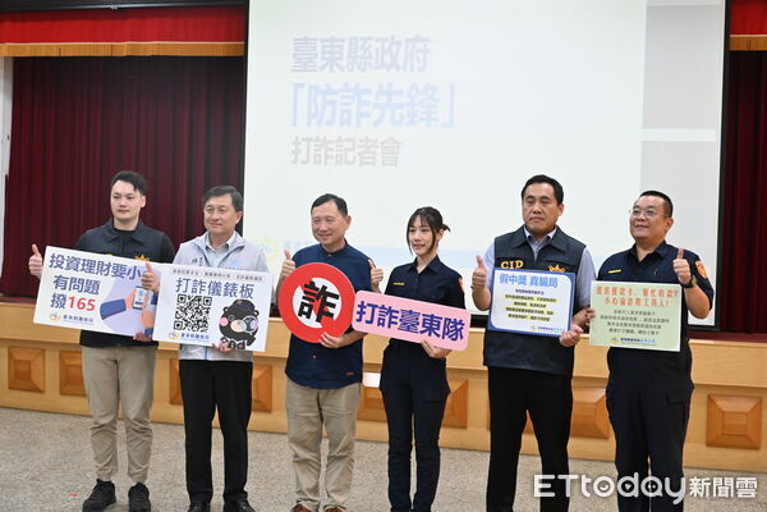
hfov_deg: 41.9
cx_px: 384
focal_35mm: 47
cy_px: 256
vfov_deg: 28.6
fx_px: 1001
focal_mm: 47
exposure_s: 1/100
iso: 3200
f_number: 5.3
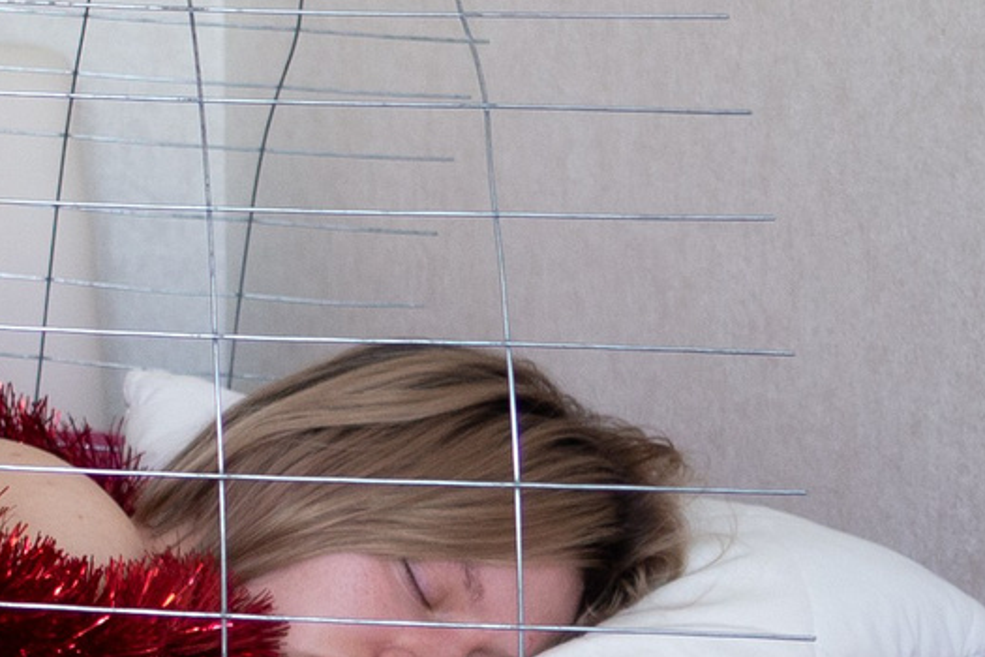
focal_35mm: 122
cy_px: -140
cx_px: -867
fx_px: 3338
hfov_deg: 14.5
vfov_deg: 11.0
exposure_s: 1/100
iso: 250
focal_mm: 12
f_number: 2.2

Exercise prompt =
Output the material above exactly, without pictures.

Answer below =
hfov_deg: 41.9
cx_px: 384
focal_35mm: 47
cy_px: 256
vfov_deg: 28.6
fx_px: 1001
focal_mm: 47
exposure_s: 1/100
iso: 3200
f_number: 5.3
focal_35mm: 122
cy_px: -140
cx_px: -867
fx_px: 3338
hfov_deg: 14.5
vfov_deg: 11.0
exposure_s: 1/100
iso: 250
focal_mm: 12
f_number: 2.2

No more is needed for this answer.